The Office of the Comptroller of the Currency (OCC) on Monday proposed a new rule that would identify the “true lender” of a loan as the bank that “is named as the lender in the loan agreement” or “funds the loan.”

Several provisions of federal banking law grant banks the authority to make loans, but “none describes how to determine when a bank has, in fact, exercised this authority, and when, by contrast, the bank’s relationship partner has made the loan,” the OCC said in its proposal. At the moment, this ambiguity leaves it up to courts to determine the true lender when loans, sold by their original lender, end up in legal disputes.

“If the bank makes the loan in the context of a relationship with a third party, the OCC ensures that the bank has instituted appropriate safeguards to manage the associated risks,” the proposal said. “In contrast, if a third party makes a loan as part of a relationship with a bank, the OCC is not the prudential regulator of the lending activity, though it still assesses the bank’s third-party risk management in connection with the relationship itself.”

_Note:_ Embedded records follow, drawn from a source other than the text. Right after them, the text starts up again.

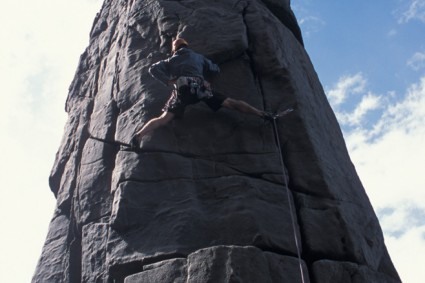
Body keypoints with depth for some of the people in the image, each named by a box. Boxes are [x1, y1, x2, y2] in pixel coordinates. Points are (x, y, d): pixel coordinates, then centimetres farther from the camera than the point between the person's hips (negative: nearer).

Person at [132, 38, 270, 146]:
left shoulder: (171, 60, 28)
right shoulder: (198, 57, 30)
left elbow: (153, 69, 14)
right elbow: (216, 69, 36)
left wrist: (168, 81, 11)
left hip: (182, 90, 0)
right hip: (200, 87, 1)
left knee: (164, 119, -11)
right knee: (231, 103, 3)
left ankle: (139, 134, -31)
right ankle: (262, 114, 1)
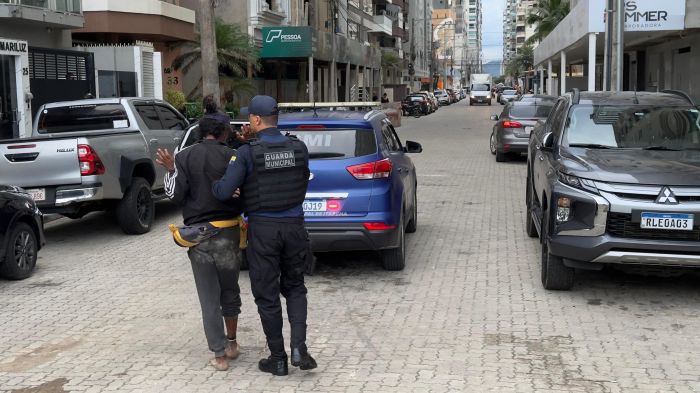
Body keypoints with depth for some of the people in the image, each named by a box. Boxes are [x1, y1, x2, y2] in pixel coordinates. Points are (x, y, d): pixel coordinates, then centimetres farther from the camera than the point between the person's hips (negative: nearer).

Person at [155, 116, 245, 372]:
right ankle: (231, 344, 31)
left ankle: (219, 354, 7)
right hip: (228, 234, 0)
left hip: (198, 235, 0)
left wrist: (171, 171, 8)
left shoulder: (184, 157, -2)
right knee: (230, 291, 19)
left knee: (209, 298, 6)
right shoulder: (233, 156, -7)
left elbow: (177, 195, -5)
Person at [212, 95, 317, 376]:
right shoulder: (298, 148, 0)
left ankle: (278, 359, 15)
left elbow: (223, 192, -14)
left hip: (263, 229, -3)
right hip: (294, 225, 3)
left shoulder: (248, 153, -12)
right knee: (294, 287, 19)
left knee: (267, 295, 9)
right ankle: (298, 346, 1)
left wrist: (210, 184, 6)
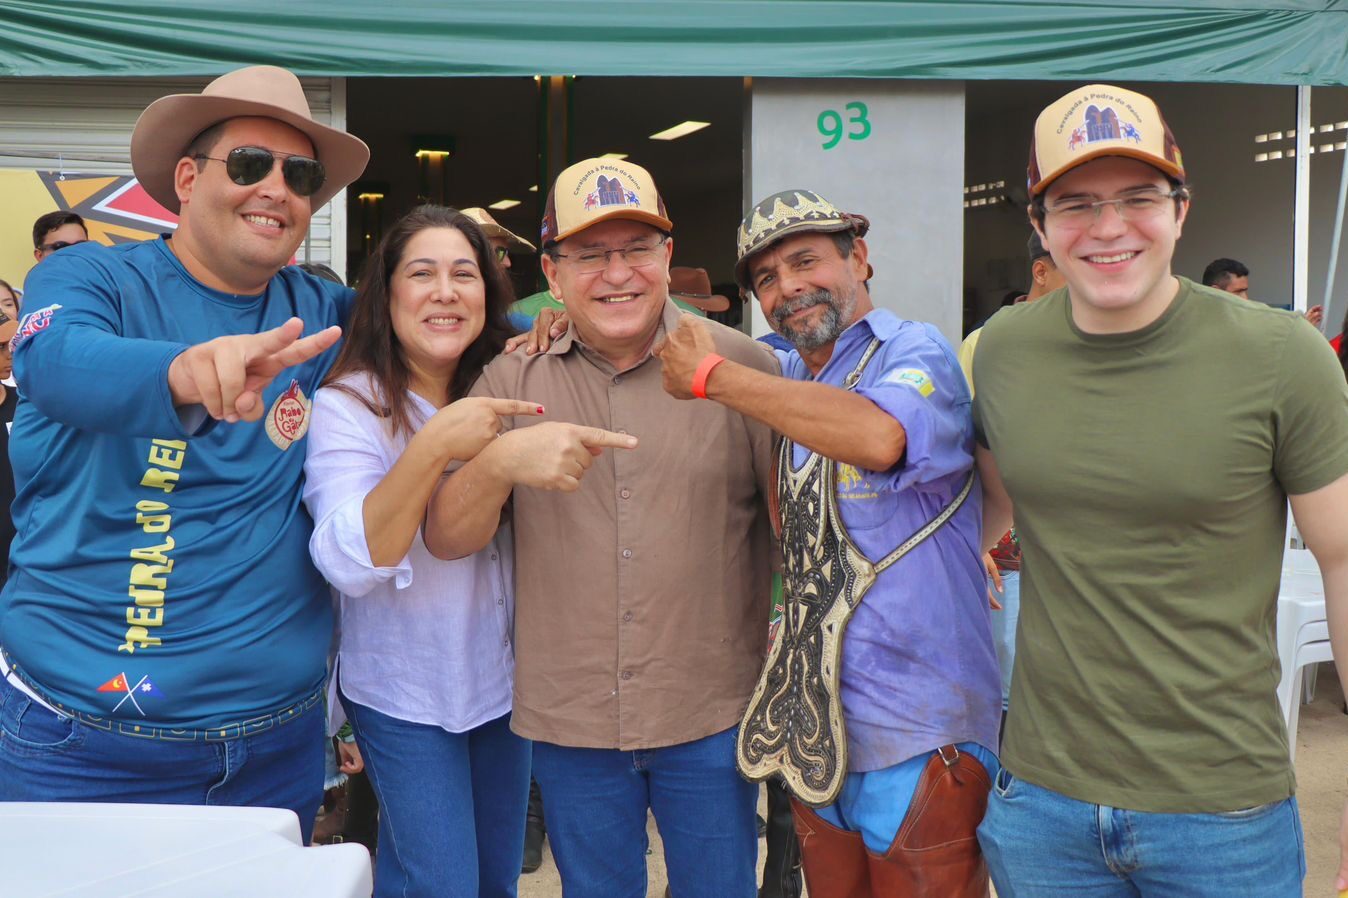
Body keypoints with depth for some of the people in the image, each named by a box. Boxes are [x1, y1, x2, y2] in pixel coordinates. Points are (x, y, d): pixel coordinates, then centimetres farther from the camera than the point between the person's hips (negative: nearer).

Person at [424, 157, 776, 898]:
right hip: (568, 722, 2)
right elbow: (446, 539, -4)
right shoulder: (512, 380, 1)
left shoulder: (740, 366, -5)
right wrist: (502, 461, -25)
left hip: (713, 715, -1)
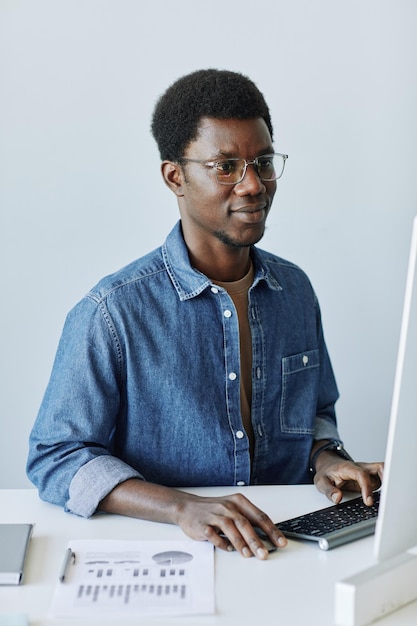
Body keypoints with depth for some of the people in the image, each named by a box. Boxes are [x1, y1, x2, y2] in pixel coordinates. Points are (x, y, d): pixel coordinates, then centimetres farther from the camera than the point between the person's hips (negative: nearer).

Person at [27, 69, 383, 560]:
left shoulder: (294, 290, 8)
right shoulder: (112, 313, -13)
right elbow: (55, 457, -12)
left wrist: (326, 458, -2)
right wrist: (183, 508, -25)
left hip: (288, 543, 5)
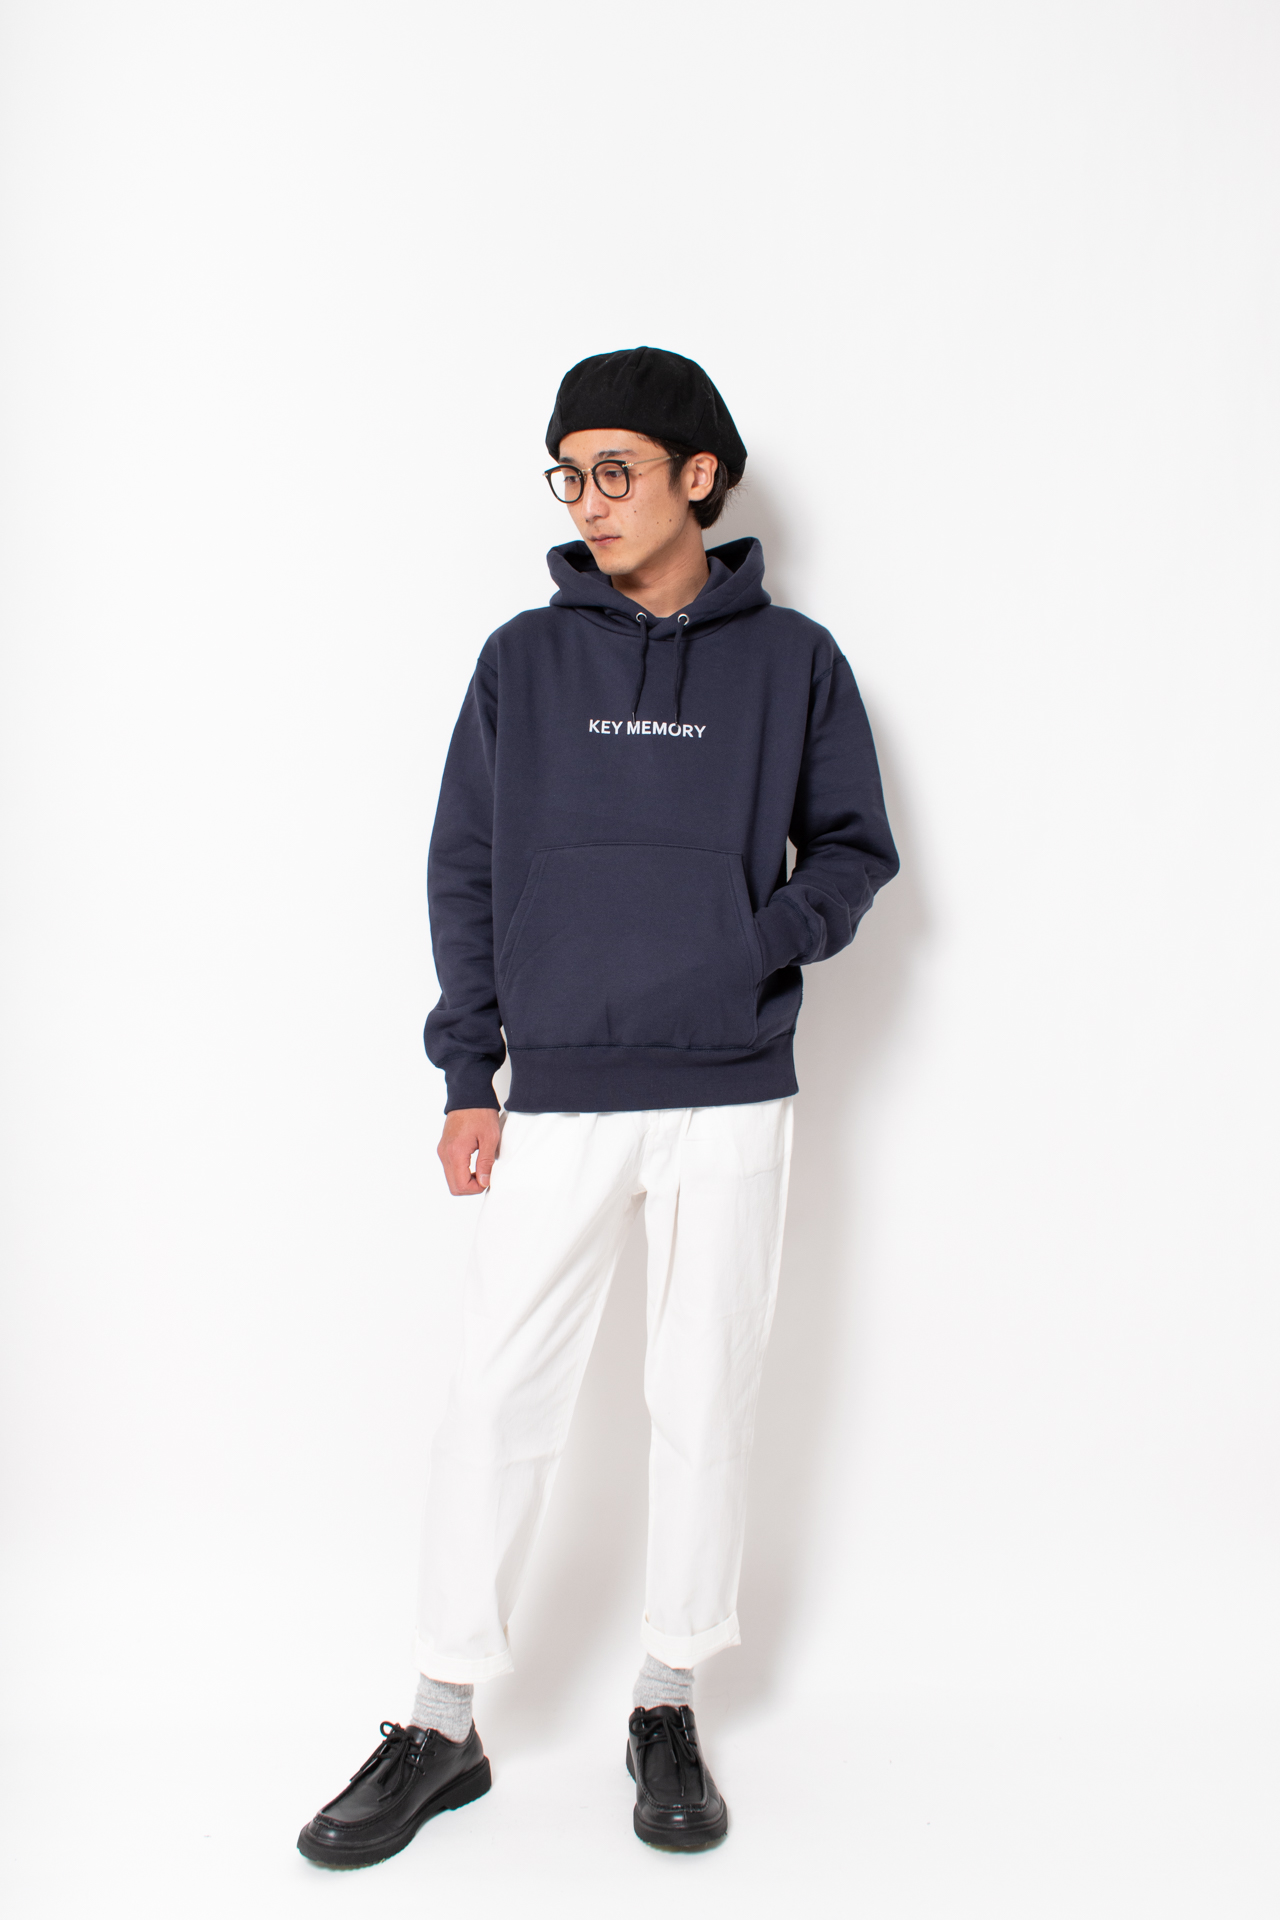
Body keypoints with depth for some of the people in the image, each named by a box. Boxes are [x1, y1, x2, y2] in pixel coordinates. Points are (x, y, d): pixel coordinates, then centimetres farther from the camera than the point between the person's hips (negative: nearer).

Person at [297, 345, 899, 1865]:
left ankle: (668, 1707, 25)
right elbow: (463, 872, 6)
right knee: (498, 1399, 2)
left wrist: (768, 938, -11)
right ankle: (440, 1726, 16)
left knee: (704, 1399, 8)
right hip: (557, 1100, 0)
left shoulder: (791, 661, 4)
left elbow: (853, 845, 10)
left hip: (732, 1098, 0)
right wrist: (466, 1077, 1)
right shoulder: (524, 661, 5)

Banks enter into relationships with third parties to gain access to affordable credit, the OCC said, but may become reluctant to do so if this ambiguity in federal banking law is not clarified.

“This uncertainty may discourage banks and third parties from entering into relationships, limit competition, and chill the innovation that results from these partnerships—all of which may restrict access to affordable credit,” the OCC said in a press release.

The “true lender” proposal comes two months after the OCC finalized a workaround of a 2015 court decision, Madden v. Midland Funding, that limited banks’ ability to sell off loans.

“That rule clarified that a loan’s interest rate can remain legally intact even after the loan is acquired by a purchaser in a state with a lower rate cap,” according to a story in American Banker.

The OCC said the new proposal would “operate together” with its workaround of the Madden decision.

Comments on the rule proposal can be made until Sept. 3, 2020.